Bu ülkede yaşamak çok zor… Hem insanlar hem de hayvanlar için… Sokak hayvanlarına ötanazi yolunu açan yasa teklifi, tüm itirazlara rağmen 'Biz ne dersek o olur' anlayışıyla, geçtiğimiz cuma Meclis Başkanlığı’na sundu. 17 maddelik bu katliam metniyle belediyelere; kuduz, bulaşıcı hastalık veya tedavi edilemez hastalığı bulunan ya da sahiplenilmesi yasak olan hayvanlara ötanazi yapma, yani bu hayvanları öldürme yetkisi veriliyor. Sahipsiz hayvan popülasyonunun kamu güvenliği açısından tehdit oluşturması halinde sağlıklı hayvanlara da ötanazi yapılmasının yolu açılıyor.
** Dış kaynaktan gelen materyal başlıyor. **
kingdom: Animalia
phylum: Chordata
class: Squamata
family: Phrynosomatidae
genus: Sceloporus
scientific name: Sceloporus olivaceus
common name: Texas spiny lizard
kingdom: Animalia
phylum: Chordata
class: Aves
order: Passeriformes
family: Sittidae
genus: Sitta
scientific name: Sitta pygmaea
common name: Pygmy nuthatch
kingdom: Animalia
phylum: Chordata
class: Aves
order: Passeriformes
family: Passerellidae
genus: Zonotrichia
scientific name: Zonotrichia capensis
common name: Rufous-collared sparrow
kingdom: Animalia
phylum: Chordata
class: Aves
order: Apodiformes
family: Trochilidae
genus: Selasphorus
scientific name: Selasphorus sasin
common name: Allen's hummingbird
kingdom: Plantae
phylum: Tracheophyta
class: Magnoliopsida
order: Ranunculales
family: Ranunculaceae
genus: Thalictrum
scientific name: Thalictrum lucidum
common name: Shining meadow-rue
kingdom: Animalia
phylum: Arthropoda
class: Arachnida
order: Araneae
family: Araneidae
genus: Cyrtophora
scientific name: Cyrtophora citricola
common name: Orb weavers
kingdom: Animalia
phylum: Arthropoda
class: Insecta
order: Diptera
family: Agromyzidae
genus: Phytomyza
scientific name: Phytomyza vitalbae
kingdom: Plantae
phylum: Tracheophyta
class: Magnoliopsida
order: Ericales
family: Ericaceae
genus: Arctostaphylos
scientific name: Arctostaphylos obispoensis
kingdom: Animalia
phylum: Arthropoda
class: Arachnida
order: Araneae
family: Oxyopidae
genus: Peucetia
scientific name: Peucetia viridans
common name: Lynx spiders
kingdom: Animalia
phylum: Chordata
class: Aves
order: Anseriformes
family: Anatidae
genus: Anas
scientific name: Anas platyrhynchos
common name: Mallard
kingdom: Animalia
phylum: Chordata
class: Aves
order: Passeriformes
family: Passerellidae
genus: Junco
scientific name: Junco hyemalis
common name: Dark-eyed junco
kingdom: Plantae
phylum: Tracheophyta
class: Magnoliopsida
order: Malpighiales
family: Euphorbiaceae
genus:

Sokak hayvanlarının yaşam hakkı, tıpkı bizler gibi kutsal ve dokunulmazdır. İnsan olmanın en büyük sorumluluğu, her canlının yaşamını korumak ve savunmaktır. Buradan da herkese duyurmak istediğimiz şey; sahipsiz sokak hayvanlarına yönelik 'ötanazi' uygulamasını Cumhuriyet Halk Partili hiçbir belediye kabul etmeyecek ve uygulamayacaktır. Sokak hayvanlarının yaşam hakkını sonuna kadar savunmaya devam edeceğiz. Öte yandan 'ötanazi' uygulamasını yerel yönetimlerin üzerine yıkma çabalarından da anlıyoruz ki CHP’li belediyelerin çokluğunu fırsata çevirmeyi planlıyorlar.
Akılları sıra elimizi kana bulayacaklarını zannediyorlar. Avuçlarını yalarlar, bizi kendileriyle karıştırmasınlar. Cumhuriyet Halk Partisi olarak, Genel Başkanımız Sayın Özgür Özel’in de belirttiği gibi bu yasa ile ilgili olarak kırmızı alarmdayız.
Kısırlaştırma, aşılatma ve yerinde yaşatma konusunda atılacak tüm adımları destekliyoruz. Kısırlaştır, aşılat, yerinde yaşat diyoruz ve sokakta yaşayan hayvanları esarete ve ölüme mahkûm etmek için hazırlanan yasa teklifine karşı oyumuzun "Hayır" olacağını tüm kamuoyuyla paylaşıyoruz."